La Sûreté de l’Etat l’avait pris en chasse, le convoquant à de nombreuses reprises, le soumettant à des questionnaires, voulant lui faire signer des engagements à ne plus porter de barbe. Il a parfois été retenu une nuit entière à leur poste à Bizerte, comme lors du dernier mois de Ramadan. Il ne pouvait quitter son lieu de résidence sans les en avertir préalablement.

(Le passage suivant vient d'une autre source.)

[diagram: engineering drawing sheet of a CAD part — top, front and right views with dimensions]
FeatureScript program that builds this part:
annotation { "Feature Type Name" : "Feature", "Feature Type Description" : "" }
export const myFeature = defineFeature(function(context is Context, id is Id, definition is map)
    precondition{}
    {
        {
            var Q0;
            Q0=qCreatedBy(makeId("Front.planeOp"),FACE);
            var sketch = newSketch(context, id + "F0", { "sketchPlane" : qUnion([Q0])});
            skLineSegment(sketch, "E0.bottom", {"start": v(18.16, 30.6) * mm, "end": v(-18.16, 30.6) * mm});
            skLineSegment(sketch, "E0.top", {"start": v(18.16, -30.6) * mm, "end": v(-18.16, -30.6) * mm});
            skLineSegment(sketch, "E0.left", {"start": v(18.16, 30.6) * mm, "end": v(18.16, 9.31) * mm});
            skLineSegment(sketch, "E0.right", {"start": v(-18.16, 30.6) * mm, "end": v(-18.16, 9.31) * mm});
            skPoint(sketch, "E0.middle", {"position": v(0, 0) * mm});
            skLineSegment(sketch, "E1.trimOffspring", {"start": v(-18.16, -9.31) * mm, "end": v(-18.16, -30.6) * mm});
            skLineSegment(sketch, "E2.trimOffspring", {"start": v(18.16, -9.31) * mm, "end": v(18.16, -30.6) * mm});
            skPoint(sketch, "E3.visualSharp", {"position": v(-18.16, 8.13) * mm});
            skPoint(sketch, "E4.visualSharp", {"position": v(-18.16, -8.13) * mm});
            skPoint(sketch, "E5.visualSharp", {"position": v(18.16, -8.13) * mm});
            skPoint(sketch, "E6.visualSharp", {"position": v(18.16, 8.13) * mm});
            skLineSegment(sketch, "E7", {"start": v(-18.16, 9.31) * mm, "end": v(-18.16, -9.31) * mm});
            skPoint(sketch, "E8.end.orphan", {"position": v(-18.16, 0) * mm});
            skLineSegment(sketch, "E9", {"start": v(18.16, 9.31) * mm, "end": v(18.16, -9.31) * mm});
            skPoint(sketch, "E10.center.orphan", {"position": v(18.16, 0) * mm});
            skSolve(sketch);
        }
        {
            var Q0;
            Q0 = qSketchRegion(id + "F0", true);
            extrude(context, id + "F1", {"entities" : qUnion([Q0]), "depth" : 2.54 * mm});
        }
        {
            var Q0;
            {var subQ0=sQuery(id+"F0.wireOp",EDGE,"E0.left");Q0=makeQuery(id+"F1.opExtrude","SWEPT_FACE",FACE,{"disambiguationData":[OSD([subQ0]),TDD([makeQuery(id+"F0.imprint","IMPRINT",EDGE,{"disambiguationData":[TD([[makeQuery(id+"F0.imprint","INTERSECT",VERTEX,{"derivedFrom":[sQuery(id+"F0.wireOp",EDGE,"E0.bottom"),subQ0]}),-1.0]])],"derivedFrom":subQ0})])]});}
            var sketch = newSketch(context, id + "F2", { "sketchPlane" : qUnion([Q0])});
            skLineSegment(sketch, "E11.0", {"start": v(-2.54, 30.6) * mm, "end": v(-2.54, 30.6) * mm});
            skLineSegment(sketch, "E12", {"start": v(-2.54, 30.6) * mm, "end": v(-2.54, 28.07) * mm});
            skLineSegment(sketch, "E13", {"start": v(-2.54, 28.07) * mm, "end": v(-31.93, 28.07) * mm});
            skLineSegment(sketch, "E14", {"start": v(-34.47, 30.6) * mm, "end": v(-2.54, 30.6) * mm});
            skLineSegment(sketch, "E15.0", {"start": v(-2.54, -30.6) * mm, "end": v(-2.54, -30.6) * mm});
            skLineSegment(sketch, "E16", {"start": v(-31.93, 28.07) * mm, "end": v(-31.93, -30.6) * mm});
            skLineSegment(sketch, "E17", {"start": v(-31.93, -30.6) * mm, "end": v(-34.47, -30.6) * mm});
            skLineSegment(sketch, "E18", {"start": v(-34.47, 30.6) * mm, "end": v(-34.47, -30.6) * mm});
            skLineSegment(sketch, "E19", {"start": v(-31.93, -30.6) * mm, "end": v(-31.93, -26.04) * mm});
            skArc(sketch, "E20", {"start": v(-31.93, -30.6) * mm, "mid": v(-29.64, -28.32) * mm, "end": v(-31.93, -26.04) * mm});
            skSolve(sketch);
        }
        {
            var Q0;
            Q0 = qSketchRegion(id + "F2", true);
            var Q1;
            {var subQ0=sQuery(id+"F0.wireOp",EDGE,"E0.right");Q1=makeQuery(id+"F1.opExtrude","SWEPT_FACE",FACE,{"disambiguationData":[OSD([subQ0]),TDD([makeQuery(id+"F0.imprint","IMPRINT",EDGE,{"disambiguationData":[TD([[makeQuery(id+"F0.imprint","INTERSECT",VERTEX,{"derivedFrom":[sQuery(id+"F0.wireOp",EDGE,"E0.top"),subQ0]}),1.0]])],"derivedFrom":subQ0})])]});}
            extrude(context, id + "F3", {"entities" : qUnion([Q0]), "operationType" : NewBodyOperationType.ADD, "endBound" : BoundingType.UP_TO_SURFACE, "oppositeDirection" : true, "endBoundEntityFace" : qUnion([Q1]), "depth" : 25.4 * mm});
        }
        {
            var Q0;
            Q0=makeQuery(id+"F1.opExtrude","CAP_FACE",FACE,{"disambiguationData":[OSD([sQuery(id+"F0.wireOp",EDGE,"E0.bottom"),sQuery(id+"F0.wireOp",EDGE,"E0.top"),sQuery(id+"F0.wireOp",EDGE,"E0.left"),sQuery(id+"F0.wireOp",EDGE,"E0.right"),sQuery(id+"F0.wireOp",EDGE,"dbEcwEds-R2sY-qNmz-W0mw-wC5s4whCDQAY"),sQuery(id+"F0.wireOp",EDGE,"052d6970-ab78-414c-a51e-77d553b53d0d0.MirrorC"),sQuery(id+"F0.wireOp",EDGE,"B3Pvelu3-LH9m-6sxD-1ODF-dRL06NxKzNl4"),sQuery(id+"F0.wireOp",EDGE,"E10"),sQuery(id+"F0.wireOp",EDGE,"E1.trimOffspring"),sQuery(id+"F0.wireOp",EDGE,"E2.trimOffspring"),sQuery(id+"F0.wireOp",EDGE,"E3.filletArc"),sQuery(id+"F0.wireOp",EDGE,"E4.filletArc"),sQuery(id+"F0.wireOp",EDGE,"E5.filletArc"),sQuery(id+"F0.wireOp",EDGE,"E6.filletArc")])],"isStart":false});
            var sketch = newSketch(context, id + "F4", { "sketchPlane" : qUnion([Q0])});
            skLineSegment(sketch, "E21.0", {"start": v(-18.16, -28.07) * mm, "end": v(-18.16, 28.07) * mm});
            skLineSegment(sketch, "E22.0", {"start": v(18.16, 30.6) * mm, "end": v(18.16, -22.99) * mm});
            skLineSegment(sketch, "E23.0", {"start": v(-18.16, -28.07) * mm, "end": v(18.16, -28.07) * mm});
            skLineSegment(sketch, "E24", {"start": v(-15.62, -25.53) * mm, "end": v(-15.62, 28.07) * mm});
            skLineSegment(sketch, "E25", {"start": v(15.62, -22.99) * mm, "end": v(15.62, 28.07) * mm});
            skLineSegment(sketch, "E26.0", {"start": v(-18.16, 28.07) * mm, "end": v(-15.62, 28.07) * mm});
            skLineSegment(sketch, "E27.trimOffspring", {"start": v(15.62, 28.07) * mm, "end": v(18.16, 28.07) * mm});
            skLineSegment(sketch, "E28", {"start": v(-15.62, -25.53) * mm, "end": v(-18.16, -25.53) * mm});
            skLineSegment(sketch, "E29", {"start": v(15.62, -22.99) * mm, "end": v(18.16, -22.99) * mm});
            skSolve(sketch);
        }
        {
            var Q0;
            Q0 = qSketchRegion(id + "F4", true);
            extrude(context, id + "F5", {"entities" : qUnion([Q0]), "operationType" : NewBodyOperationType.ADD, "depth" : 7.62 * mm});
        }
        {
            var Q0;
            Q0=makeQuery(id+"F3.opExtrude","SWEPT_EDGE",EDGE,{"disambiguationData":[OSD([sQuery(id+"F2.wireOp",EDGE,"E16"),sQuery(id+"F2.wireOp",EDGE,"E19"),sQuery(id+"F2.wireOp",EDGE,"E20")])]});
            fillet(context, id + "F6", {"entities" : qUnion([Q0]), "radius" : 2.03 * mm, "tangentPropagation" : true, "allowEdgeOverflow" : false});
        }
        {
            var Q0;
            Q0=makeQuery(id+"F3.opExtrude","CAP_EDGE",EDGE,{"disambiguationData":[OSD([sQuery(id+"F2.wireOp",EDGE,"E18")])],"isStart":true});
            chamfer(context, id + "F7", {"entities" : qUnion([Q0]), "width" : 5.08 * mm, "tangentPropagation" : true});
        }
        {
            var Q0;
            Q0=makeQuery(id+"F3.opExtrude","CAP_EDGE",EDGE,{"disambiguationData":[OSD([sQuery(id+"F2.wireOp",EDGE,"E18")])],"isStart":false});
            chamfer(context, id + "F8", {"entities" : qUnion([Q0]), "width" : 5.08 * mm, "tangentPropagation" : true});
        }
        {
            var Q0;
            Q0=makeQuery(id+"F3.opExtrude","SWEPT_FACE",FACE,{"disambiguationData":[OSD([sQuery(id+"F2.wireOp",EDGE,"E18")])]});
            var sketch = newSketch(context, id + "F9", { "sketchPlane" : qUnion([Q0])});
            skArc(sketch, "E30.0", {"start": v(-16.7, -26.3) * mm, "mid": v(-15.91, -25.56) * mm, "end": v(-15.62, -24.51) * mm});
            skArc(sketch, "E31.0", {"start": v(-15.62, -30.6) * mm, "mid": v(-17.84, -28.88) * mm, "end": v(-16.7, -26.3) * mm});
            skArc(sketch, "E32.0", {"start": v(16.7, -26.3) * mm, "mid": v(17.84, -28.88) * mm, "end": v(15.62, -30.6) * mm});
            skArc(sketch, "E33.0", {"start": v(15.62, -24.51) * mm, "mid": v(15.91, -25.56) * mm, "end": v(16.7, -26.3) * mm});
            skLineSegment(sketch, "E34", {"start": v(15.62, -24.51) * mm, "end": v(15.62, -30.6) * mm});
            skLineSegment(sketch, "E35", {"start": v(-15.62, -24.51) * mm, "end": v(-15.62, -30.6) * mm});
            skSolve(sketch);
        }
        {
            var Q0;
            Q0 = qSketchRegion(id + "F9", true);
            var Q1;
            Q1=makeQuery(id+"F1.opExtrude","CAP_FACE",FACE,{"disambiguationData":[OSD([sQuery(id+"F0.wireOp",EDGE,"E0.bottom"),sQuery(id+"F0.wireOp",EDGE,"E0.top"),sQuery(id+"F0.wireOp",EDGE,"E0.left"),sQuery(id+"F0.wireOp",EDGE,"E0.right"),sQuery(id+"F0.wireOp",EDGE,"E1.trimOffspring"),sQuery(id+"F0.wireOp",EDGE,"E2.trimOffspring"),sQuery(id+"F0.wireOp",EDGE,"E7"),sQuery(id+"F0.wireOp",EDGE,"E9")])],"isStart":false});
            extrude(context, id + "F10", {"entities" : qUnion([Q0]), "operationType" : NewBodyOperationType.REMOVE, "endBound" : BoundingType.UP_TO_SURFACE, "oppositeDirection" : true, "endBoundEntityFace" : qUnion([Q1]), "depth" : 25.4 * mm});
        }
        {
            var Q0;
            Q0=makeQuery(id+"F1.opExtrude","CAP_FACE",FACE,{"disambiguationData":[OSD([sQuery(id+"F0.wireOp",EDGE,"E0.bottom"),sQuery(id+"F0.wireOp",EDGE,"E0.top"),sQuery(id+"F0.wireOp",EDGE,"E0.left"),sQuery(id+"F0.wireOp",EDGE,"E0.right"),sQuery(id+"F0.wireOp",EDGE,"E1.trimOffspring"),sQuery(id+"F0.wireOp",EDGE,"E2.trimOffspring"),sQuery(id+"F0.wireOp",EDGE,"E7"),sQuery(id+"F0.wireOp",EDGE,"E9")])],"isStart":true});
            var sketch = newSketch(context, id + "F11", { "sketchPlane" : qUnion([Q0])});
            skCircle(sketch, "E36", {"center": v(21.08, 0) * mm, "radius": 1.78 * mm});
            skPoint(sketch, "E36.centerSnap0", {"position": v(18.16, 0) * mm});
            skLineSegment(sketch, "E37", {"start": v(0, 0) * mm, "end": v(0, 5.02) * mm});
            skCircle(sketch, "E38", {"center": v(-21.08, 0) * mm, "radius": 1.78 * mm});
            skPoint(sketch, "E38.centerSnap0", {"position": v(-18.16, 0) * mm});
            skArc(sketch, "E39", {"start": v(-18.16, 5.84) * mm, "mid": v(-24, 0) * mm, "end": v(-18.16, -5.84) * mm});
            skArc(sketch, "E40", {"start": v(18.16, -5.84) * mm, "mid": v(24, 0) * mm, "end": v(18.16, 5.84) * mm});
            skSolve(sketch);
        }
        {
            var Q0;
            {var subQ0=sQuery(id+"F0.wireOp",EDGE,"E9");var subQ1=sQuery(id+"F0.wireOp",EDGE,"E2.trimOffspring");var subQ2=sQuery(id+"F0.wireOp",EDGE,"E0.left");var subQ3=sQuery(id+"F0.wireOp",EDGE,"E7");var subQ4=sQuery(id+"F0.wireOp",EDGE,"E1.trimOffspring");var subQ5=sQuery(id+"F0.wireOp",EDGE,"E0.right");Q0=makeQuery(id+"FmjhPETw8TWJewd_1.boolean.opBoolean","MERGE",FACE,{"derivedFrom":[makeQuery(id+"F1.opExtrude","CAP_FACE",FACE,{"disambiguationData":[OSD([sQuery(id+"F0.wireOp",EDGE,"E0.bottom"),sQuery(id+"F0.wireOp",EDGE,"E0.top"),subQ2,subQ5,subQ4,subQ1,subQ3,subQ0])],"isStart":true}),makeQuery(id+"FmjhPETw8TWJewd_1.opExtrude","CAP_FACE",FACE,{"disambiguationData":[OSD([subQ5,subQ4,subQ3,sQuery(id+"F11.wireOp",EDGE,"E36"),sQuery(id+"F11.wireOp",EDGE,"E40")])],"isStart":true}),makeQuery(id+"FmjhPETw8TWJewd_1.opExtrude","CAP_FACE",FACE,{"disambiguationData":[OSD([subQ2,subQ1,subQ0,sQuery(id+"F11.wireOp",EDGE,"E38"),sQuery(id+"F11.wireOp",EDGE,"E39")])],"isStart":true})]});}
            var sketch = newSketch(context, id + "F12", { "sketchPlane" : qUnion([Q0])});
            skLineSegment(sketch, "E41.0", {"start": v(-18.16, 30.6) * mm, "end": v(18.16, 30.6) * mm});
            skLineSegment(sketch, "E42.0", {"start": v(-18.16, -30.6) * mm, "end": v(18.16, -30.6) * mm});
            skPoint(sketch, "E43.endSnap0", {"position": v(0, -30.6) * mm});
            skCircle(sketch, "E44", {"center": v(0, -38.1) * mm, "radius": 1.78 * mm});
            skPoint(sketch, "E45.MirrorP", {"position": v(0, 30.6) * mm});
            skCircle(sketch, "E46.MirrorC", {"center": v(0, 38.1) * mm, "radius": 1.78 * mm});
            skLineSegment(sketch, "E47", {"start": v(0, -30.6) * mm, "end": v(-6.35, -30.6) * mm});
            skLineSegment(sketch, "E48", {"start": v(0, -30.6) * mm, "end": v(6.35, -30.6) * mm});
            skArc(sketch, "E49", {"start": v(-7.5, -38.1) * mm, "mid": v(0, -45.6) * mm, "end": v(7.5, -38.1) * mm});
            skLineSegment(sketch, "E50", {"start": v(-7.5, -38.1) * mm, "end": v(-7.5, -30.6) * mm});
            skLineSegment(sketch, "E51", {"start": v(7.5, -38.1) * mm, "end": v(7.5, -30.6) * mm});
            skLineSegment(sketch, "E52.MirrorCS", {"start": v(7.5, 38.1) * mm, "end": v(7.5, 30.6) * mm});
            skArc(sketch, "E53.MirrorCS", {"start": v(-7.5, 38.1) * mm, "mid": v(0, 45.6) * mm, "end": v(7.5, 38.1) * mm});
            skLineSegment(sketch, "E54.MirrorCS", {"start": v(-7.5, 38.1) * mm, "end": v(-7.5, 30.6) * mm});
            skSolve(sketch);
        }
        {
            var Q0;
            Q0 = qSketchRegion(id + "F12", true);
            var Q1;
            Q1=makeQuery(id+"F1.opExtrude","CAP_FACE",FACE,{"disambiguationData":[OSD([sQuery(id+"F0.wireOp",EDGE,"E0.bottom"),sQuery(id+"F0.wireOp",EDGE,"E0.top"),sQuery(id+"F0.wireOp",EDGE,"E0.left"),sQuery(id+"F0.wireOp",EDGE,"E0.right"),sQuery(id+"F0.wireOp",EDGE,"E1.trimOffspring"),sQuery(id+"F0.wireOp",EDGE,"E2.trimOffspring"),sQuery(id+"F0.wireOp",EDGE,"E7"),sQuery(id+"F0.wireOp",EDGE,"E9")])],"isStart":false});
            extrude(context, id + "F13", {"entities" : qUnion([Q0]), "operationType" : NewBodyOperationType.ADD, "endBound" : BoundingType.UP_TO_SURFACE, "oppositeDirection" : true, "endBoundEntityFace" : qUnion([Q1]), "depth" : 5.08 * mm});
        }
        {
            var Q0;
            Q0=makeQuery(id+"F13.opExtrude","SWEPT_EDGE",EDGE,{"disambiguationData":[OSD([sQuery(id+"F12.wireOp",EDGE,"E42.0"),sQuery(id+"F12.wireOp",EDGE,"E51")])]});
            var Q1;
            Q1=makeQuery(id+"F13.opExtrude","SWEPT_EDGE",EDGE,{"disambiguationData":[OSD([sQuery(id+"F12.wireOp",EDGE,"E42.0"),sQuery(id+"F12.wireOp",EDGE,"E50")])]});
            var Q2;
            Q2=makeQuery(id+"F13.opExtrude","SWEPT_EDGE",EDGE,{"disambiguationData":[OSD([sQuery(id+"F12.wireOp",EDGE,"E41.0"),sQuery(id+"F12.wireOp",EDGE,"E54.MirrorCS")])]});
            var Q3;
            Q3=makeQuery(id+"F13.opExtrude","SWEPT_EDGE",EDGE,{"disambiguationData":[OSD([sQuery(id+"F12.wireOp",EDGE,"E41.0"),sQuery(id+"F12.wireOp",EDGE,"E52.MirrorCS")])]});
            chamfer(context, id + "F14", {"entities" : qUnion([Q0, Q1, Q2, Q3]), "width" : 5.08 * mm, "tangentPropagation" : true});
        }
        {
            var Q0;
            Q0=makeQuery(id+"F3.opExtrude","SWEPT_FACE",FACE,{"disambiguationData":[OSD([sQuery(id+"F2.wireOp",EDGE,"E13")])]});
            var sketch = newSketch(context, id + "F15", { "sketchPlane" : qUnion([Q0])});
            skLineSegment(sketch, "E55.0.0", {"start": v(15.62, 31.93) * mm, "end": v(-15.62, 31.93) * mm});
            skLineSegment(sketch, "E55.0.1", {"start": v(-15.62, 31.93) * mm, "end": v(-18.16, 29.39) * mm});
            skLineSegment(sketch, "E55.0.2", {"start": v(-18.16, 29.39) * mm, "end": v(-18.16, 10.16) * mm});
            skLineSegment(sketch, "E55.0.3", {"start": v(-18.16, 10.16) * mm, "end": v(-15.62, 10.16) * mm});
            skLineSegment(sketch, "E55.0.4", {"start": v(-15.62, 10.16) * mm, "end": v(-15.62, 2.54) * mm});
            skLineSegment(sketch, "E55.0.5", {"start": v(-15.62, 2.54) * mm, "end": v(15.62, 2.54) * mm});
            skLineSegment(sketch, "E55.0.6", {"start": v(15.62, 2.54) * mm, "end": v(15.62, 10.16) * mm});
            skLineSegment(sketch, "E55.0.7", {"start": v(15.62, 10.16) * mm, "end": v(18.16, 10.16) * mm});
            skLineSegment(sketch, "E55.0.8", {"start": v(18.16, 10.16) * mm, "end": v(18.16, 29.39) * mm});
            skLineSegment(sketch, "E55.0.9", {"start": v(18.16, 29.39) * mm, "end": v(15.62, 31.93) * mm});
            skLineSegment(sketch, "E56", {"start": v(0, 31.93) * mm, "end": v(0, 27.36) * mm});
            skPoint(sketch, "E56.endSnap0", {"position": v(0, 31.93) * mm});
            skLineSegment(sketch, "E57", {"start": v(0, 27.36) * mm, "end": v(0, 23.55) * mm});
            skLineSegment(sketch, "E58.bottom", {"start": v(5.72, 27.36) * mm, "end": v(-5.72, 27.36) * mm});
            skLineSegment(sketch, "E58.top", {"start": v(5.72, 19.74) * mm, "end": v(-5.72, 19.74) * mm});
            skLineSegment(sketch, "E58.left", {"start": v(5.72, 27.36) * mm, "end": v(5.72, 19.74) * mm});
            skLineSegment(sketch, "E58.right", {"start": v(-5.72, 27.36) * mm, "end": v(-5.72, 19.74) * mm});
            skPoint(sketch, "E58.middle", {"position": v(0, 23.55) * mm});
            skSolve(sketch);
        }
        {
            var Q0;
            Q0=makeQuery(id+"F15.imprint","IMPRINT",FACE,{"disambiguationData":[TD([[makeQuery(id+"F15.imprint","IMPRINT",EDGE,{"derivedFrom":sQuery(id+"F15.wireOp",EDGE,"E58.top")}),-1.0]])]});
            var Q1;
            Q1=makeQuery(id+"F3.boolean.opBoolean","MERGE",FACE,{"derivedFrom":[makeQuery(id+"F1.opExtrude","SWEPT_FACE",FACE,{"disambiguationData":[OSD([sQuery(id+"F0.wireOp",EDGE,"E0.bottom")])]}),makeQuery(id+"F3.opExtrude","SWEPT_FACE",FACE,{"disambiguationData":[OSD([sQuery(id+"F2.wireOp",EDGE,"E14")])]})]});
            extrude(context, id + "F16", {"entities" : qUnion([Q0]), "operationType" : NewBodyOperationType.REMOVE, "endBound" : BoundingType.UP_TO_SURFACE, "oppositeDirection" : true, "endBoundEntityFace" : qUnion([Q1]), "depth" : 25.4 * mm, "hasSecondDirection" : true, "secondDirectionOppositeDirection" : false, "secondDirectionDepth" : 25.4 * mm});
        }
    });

Dernièrement, le harcèlement avait pris une nouvelle forme, il était questionné sur son acquittement de 2005 : « Comment as-tu fait pour t’en sortir ? », « Ton père a dû en dépenser des fortunes, pour que tu sois acquitté ! » et autres allusions menaçantes. Une semaine avant son arrestation, il a été de nouveau interrogé sur des personnes qu’on lui a demandé de reconnaître. Le 20 janvier dernier, les agents de la Sûreté de l’Etat se sont présentés à son domicile en son absence et l’ont convoqué au district de Bizerte. Depuis, il n’a pas réapparu. Les recherches des siens sont restés vaines, se heurtant à la même réponse : il ne fait pas partie des listes des personnes arrêtées.

Pour lui, pour ses parents et pour ses cinq sœurs qui s’inquiètent, intervenez !

Luiza Toscane, 3 février 2007

[1] Se reporter aux communiqués de section de Bizerte de la Ligue Tunisienne pour la Défense des Droits de l’Homme des 6 et 8 avril 2004.

[2] « Report de l’examen de l’affaire relative à la loi anti-terroriste, Conseil National pour les Libertés en Tunisie (CNLT), 19 juin 2005

[3] Se reporter à : « Lourdes condamnations dans le procès des jeunes de Bizerte, CNLT, 3 juillet 2005 et « La justice tunisienne voit des « terroristes » partout », Libération, 5 juillet 2005.